-- Verilen metin --
━━━━━━

Yargıtay’ın kararında ‘Mesai saatleri içerisinde internette oyun oynamak ve çeşitli sitelerde gezmek işverenin güvenini kötüye kullanmak’ olarak değerlendirmektedir.Uzun süreli ve sürekli olarak sosyal medya denilen twitter, facebook vb. sitelerde zaman geçirilmesi de iş sözleşmesini ihlali olarak kabul edilebilecektir.

Yargıtay 22. Hukuk Dairesi güncel bir kararında facebookda çokça zaman geçiren işçinin iş akdinin işverence fesih edilmesini usul ve yasaya uygun bularak, işveren lehine karar vermiştir. Yargıtay kararına konu olayda işçinin uzun süreli şekilde internet kullanımı söz konusu olup, bu durum işveren tarafından belgelenmiş ve mahkeme huzurunda ispatlanmıştır. Yargıtay kararında dikkat çekici şekilde işçinin işiyle ilgisi olmayacak şekilde internet kullanmasını iş akdinin ihlali olarak değerlendirmektedir ki bu kıstas bu uyuşmazlıklarda temel alınabilecek niteliktedir.

━━━━━━

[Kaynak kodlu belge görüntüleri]
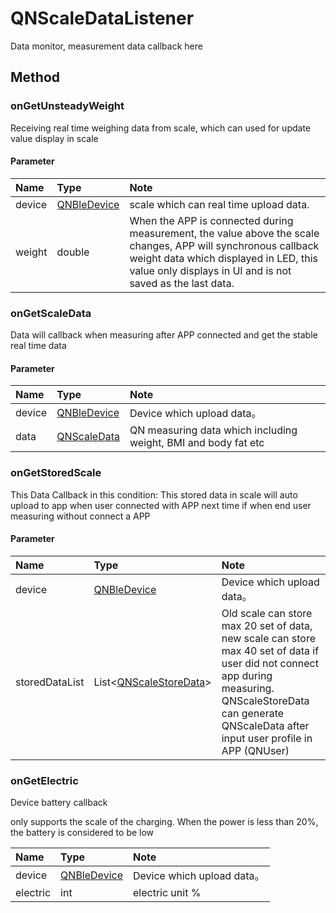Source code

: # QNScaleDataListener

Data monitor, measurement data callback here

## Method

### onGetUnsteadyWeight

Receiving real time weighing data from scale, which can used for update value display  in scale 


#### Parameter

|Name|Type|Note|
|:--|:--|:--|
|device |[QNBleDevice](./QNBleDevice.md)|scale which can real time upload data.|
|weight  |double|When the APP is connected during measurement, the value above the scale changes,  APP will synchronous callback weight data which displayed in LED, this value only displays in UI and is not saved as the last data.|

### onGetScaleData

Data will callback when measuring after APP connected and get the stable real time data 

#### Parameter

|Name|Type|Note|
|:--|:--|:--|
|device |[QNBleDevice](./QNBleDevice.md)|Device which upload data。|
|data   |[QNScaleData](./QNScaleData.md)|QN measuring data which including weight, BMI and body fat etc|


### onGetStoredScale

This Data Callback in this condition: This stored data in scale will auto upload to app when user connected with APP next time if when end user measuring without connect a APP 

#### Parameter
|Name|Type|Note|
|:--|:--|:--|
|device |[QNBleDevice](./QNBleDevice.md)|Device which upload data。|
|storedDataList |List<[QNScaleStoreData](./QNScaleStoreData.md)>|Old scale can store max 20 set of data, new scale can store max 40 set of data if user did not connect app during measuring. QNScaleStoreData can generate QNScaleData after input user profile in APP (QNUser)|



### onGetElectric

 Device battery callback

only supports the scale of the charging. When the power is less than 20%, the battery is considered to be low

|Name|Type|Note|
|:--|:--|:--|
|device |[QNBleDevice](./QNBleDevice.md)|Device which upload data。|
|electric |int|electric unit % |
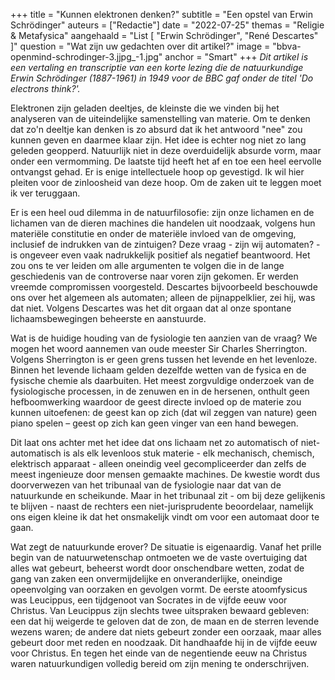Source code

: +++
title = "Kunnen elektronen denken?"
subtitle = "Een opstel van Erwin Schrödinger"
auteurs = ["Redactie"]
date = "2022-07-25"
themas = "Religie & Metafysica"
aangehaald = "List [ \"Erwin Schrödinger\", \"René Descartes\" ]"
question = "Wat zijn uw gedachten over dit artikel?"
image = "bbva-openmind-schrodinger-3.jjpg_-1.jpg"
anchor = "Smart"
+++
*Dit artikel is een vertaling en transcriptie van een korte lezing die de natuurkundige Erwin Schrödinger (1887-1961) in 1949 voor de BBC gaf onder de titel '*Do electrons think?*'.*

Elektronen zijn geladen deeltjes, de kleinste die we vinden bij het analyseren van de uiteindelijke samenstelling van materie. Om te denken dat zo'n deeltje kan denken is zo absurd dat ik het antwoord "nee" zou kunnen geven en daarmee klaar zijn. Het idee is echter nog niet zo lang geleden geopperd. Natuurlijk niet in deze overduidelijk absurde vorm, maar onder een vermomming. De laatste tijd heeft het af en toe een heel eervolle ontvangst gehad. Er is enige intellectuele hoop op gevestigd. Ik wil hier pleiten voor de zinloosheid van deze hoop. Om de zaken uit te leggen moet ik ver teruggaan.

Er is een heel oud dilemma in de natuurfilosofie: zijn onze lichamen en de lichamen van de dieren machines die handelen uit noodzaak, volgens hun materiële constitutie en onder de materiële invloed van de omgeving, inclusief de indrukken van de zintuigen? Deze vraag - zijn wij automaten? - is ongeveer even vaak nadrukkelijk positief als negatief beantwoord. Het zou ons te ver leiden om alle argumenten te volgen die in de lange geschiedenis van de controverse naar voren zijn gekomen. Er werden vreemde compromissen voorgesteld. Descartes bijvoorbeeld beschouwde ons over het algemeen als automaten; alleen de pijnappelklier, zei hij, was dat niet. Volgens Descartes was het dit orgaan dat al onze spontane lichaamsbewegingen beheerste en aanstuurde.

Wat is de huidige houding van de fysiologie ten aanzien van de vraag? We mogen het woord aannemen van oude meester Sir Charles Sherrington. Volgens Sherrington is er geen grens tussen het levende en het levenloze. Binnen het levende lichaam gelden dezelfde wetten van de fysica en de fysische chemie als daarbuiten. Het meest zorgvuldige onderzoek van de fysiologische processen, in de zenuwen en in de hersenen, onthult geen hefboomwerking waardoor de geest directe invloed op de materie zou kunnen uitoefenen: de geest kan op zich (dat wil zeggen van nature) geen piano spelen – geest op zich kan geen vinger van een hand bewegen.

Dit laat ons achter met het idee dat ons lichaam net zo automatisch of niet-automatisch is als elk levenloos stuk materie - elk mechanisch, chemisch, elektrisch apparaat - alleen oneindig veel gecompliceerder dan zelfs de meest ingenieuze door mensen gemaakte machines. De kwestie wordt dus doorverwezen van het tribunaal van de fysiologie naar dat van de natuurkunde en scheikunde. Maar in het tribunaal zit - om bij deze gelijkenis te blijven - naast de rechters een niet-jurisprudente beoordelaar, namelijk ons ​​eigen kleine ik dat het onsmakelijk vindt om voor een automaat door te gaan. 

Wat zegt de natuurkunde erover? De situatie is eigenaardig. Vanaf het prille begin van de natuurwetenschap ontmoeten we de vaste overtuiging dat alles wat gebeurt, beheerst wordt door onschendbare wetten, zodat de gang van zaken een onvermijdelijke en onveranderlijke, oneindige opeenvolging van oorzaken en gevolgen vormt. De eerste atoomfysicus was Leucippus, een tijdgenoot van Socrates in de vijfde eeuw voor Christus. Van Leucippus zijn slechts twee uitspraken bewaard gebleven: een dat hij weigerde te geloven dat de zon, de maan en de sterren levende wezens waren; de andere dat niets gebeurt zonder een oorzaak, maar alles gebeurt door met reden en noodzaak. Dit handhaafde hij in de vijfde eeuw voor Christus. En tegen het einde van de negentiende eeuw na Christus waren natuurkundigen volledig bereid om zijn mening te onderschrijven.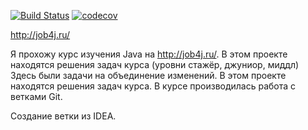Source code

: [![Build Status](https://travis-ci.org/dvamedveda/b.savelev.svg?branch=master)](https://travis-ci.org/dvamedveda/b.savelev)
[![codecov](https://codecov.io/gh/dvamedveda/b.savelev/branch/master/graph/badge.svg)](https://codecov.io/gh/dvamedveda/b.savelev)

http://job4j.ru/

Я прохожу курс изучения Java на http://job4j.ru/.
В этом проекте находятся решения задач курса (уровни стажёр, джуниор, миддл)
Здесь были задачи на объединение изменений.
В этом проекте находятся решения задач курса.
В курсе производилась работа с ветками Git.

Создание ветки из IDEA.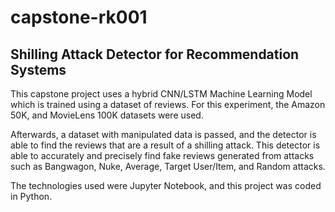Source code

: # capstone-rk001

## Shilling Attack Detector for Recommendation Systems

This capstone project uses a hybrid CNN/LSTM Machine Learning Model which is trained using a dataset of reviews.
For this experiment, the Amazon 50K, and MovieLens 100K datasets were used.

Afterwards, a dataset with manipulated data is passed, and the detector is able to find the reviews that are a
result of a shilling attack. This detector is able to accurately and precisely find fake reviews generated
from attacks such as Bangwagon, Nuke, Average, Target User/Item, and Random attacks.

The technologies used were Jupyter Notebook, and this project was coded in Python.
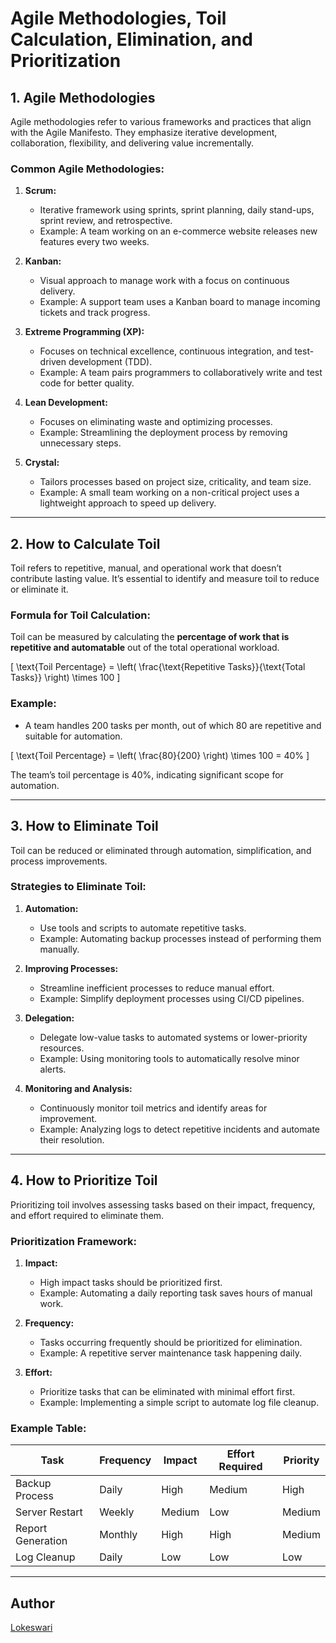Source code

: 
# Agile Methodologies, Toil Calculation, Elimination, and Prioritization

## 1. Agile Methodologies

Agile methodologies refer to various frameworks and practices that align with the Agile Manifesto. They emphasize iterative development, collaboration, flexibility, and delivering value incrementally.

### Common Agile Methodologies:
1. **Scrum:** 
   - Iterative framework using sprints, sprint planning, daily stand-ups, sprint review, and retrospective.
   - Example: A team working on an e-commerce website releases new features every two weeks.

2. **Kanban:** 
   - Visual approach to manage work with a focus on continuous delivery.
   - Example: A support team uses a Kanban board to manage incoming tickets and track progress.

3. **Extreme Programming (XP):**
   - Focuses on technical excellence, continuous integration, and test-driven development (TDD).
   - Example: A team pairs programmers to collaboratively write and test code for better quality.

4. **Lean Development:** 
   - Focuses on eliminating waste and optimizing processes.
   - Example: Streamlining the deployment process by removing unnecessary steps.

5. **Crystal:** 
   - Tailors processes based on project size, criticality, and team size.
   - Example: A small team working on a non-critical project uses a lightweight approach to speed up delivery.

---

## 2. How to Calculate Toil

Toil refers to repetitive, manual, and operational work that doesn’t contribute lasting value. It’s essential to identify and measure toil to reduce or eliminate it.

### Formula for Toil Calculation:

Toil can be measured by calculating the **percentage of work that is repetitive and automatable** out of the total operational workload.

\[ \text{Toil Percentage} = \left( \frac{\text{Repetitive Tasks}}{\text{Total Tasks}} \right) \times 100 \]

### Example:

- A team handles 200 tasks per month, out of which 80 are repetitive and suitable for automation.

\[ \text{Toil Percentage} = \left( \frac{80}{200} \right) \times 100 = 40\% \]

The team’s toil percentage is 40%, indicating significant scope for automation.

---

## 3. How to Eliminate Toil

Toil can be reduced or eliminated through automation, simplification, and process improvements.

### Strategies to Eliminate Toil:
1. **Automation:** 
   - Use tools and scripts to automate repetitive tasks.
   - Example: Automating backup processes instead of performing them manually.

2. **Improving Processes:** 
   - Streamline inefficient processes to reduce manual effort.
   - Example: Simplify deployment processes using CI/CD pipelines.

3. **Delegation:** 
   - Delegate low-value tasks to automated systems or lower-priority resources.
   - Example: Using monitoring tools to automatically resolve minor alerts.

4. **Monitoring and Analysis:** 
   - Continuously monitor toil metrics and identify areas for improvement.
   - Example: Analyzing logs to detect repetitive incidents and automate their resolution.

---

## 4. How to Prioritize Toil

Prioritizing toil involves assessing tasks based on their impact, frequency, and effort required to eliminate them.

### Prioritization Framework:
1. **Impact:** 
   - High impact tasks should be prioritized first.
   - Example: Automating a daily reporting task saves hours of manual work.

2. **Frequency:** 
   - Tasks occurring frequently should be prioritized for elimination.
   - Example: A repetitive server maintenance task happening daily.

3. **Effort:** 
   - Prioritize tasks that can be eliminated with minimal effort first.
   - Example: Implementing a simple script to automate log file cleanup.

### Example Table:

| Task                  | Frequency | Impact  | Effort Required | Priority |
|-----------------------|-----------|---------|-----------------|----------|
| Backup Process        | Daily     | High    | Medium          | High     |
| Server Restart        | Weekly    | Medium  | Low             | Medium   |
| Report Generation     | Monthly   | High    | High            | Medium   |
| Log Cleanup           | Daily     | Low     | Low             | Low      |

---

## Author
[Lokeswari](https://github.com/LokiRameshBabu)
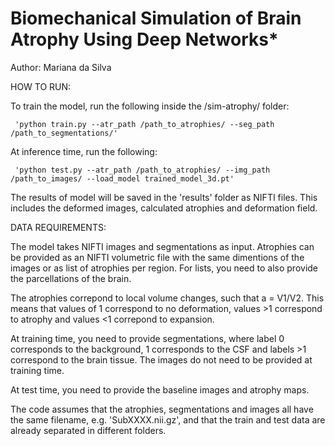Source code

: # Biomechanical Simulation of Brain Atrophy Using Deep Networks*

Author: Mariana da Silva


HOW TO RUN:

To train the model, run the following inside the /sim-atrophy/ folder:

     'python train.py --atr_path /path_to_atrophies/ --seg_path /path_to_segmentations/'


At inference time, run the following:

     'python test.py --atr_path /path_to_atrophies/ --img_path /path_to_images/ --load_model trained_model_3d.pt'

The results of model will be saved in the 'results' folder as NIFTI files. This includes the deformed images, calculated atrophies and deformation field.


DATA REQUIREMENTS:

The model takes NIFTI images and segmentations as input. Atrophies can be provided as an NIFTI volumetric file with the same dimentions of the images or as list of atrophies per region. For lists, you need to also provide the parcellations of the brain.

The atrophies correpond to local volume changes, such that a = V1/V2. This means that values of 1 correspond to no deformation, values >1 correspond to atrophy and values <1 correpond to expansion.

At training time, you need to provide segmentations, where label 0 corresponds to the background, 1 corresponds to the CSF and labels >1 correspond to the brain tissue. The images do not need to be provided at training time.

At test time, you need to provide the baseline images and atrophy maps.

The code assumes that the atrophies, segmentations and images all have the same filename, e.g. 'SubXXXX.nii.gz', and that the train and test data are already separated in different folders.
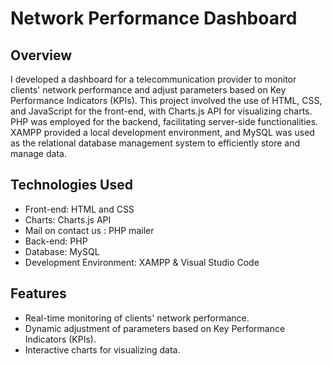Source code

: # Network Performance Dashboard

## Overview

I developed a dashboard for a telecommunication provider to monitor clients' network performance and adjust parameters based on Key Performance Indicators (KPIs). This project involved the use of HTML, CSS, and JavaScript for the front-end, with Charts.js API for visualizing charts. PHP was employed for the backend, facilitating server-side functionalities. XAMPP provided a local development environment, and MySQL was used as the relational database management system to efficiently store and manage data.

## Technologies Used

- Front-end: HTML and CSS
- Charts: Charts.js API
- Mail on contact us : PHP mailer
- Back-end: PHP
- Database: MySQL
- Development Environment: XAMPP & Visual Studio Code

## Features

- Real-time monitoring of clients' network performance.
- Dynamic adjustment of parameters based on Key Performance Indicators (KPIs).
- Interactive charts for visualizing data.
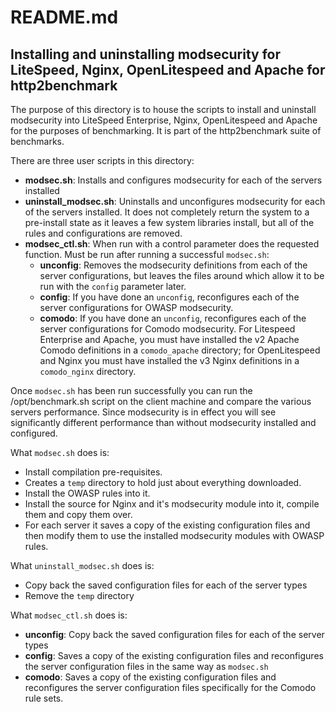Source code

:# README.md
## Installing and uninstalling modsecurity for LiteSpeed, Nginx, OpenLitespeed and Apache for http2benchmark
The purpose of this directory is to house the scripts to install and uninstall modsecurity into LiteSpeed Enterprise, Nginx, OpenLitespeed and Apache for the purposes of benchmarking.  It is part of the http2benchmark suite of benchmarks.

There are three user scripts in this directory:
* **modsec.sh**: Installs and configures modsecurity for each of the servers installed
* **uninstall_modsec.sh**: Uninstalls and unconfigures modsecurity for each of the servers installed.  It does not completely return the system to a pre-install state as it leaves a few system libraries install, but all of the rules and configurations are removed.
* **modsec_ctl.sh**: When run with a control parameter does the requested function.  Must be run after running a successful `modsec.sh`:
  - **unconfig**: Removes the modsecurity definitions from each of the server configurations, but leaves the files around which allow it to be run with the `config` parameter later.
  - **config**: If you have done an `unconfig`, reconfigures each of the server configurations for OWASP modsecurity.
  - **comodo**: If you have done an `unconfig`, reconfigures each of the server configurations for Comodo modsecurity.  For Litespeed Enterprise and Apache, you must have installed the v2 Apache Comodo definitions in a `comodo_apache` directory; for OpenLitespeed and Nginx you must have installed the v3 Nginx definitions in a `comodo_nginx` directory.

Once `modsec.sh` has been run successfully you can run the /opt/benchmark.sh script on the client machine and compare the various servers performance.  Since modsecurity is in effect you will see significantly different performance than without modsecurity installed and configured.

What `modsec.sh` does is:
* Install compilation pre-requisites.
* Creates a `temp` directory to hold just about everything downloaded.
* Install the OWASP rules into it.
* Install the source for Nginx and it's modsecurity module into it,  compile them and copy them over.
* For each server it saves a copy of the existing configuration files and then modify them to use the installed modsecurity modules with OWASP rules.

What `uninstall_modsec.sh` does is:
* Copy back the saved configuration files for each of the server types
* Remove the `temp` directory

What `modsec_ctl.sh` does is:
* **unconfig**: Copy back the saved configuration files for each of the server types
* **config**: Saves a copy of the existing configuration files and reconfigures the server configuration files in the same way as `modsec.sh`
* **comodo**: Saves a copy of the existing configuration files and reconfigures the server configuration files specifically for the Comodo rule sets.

━━━━━━

Yargıtay kararını anlatan metnin "Yargıtay’ın kararında ‘Mesai" ifadesinden "temel alınabilecek niteliktedir." ifadesine kadar olan kısmını, "işçinin" sözcüğünü "çalışanın" ile değiştirerek yeniden yazın.

-- Sonuç aşağıda --
Yargıtay’ın kararında ‘Mesai saatleri içerisinde internette oyun oynamak ve çeşitli sitelerde gezmek işverenin güvenini kötüye kullanmak’ olarak değerlendirmektedir.Uzun süreli ve sürekli olarak sosyal medya denilen twitter, facebook vb. sitelerde zaman geçirilmesi de iş sözleşmesini ihlali olarak kabul edilebilecektir.

Yargıtay 22. Hukuk Dairesi güncel bir kararında facebookda çokça zaman geçiren çalışanın iş akdinin işverence fesih edilmesini usul ve yasaya uygun bularak, işveren lehine karar vermiştir. Yargıtay kararına konu olayda çalışanın uzun süreli şekilde internet kullanımı söz konusu olup, bu durum işveren tarafından belgelenmiş ve mahkeme huzurunda ispatlanmıştır. Yargıtay kararında dikkat çekici şekilde çalışanın işiyle ilgisi olmayacak şekilde internet kullanmasını iş akdinin ihlali olarak değerlendirmektedir ki bu kıstas bu uyuşmazlıklarda temel alınabilecek niteliktedir.